Selon des recherches sur le choix du partenaire sexuel, les femmes hétérosexuelles
accorderaient une grande importance au statut social des hommes qui, de leur côté,
s’intéresseraient davantage à l’apparence physique des femmes. Les hommes entretiendraient
également des attitudes plus permissives à l’égard de la sexualité et pratiqueraient une sexualité
plus active que les femmes. Pour plusieurs chercheurs, ces résultats confirment les postulats de
la psychologie évolutionniste selon lesquels les comportements sexuels sont le produit de la
sélection naturelle.

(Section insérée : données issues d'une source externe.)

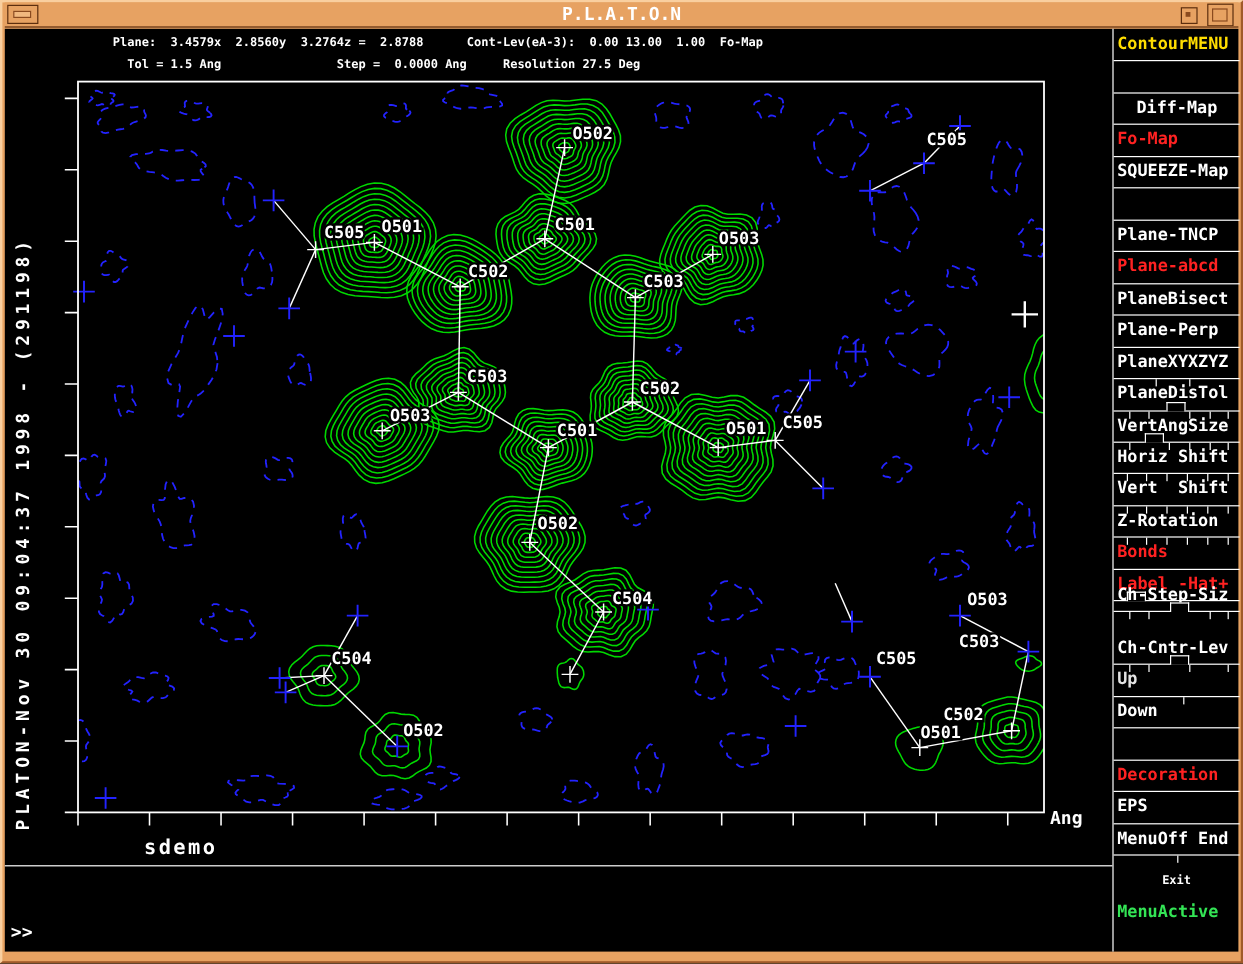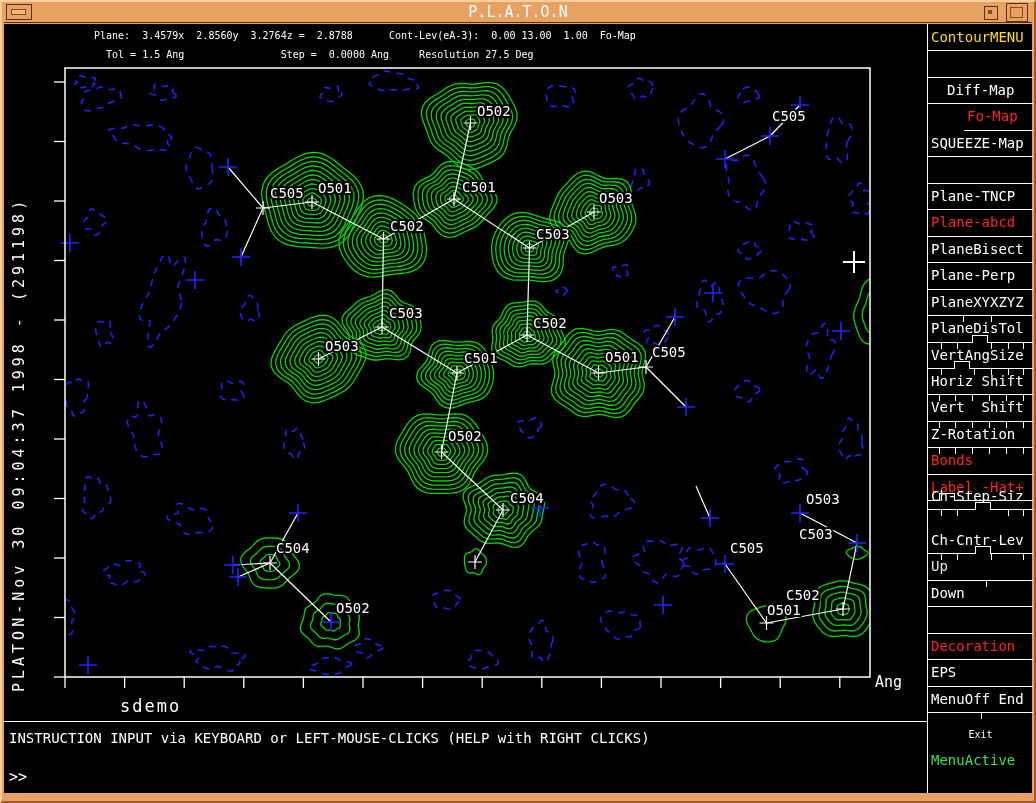"P.L.A.T.O.N" #win { font-weight: none -> bold }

Le développement de stratégies sexuelles distinctes aurait permis aux
hommes et aux femmes de s’adapter aux contraintes biologiques liées à la reproduction. Ces
hypothèses sont non seulement populaires auprès des scientifiques mais elles trouvent aussi un
large écho dans les médias renforçant ainsi la croyance que la sexualité humaine est
essentiellement déterminée par les gènes. Une analyse critique des données empiriques sur la
sexualité des femmes et des hommes sera présentée. Nous aborderons également le rôle de
l’apprentissage dans la sexualité. Enfin, nous nous demanderons dans quelle mesure les théories
évolutionnistes contribuent à maintenir un double standard sexuel.

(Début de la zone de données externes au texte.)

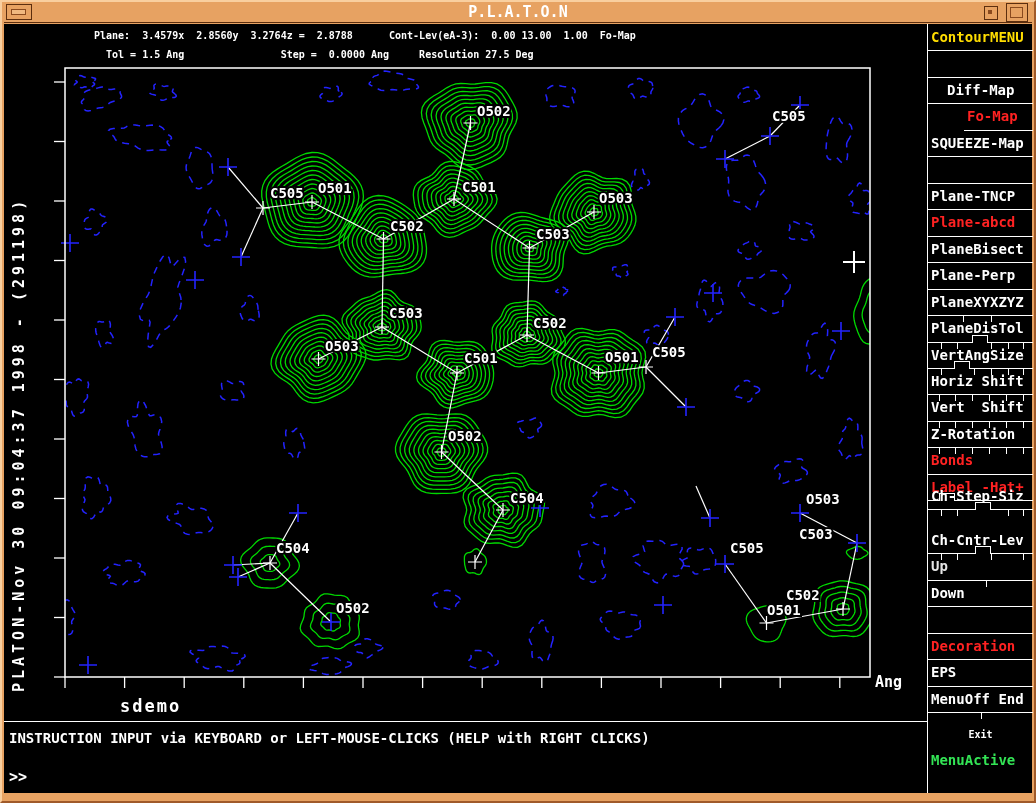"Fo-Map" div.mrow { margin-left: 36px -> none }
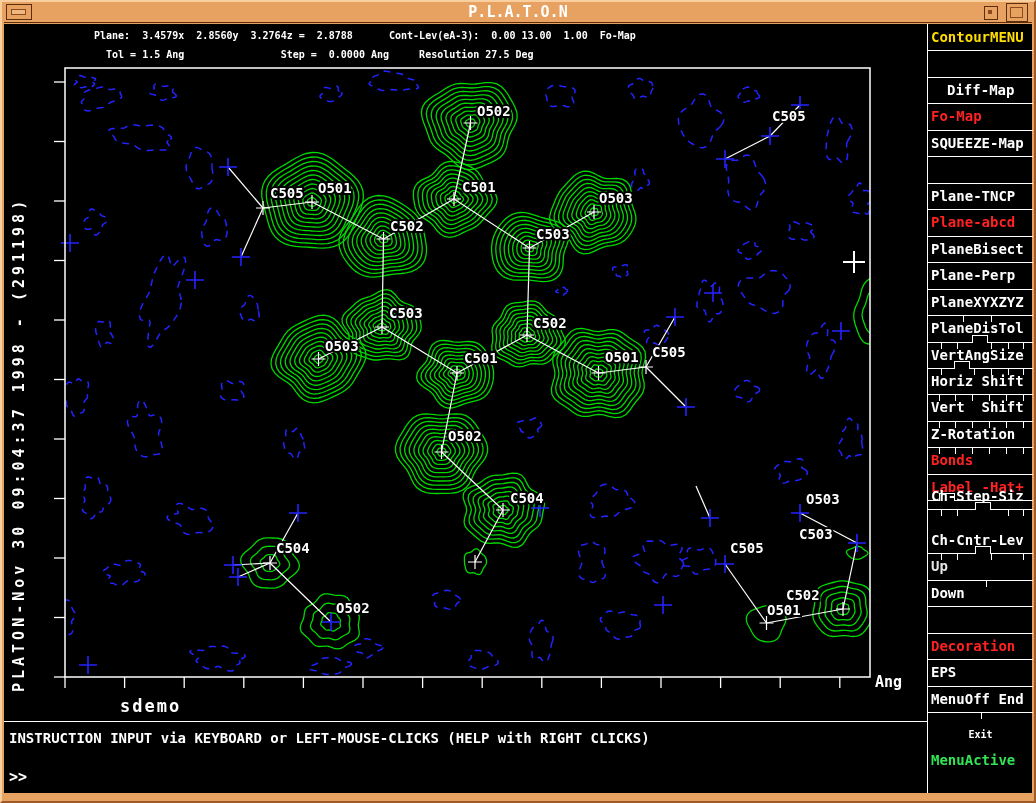"INSTRUCTION INPUT via KEYBOARD or" div.msg { html: <div>INSTRUCTION INPUT via KEYBOARD or LEFT-MOUSE-CLICKS (HELP with RIGHT CLICKS)</div> -> none }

Chantal Maillé, professeure à l’Institut Simone de Beauvoir, Université Concordia : «Malaises
dans le genre, ou comment le féminisme, la biologie et les hormones constituent un mélange
explosif»
La question du genre se pose encore et toujours dans le projet du féminisme, hésitant
entre différentes propositions. Dans cette communication, nous proposons d’explorer deux
courants féministes d’interprétation du genre, soit défaire le genre (Butler), ou encore le
subvertir (Bourcier). Nous exposerons également les rapports problématiques entre féminisme
et biologie, qui se sont surtout manifestés par un refus en bloc de tout discours biologisant. Si
un certain discours cristallise les guerres de frontière entre les genres, d’autres problématiques,
comme la déconstruction du binôme genre/corps sexué, viennent troubler l’entreprise de
définition du genre. Quels sont les enjeux politiques de la différence des sexes? Et en quoi les
questions d’intersectionnalité entre genre, race, classe et autres marqueurs identitaires
viennent-elles apporter de nouvelles pistes à la réflexion sur genre et biologie?